The Transgender Spectrum Conference, which will be held at Washington University November 4–5, explores and celebrates the complexity of transgender issues. We celebrate by hearing the stories of people who identify as transgender and by learning about the legal and medical advancements of the last few years that have begun to support and affirm the lives of people who identify somewhere under the transgender spectrum.

Recently, under the directive of the U.S. Department of Education, Title IX was expanded to include gender identity. As a result, schools are quickly trying to adapt to affirm students’ gender identities. The conference includes papers and workshops on how to make schools compliant. The Affordable Health Care Act was also expanded to include some health care for people who identify as transgender, so a representative from the department of Health and Human Services will explain those changes.

Our keynote speakers include Johanna Olson-Kennedy, a leading pediatric specialist in the care of transgender children; Bear Bergman, a well-known author of numerous works that engage with his personal life experiences as a trans man; and Shannon Price Minter, a lawyer famous for his work in LGBT rights.

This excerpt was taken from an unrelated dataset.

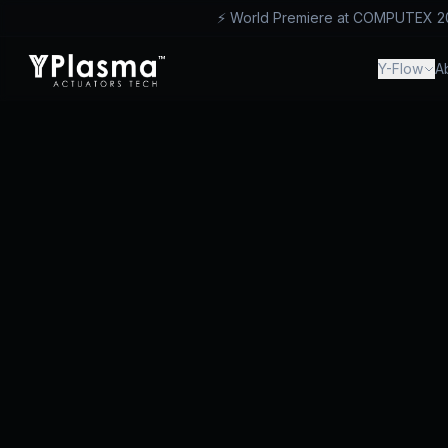
⚡ World Premiere at COMPUTEX 2026
™
Y-Flow
A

Our conference seeks to de-center the discussion of transgender issues from a famous white trans women to focus more on the experiences of queer and trans people of color. As the anthropologist David Valentine made clear in his book Imagining Transgender: Ethnography of a Category (2007), the category “transgender” has largely been associated with, and used by, white people and mostly by those in academic settings, but there has been, and continues to be, a popular ballroom scene in large cities across the United States where people of color explore and celebrate a whole spectrum of gender identities. The conference will have an entire set of presentations that confronts race in transgender studies, including a session on the ballroom scene.

We are also pleased to welcome the founding members of the Detroit Sistas Project, an organization that was founded to explore the intersections of race and gender in the Motor City. Finally, our conference offers a forum to discuss spirituality and transgender identity. Our focus is on how various Christian faiths address transgender issues. We have papers on this topic, a panel of clergy and a plenary talk by delfin bautista. [Ed. note: bautista prefers the lower-case form of their last name, as well as gender-neutral pronouns.]

It is an honor to host the 2016 Transgender Spectrum Conference at Washington University. This is the third year of the conference, which was first initiated by Sally Ebest at the University of Missouri–St. Louis. UMSL was an exceptional host the last two years and we hope to build on their success.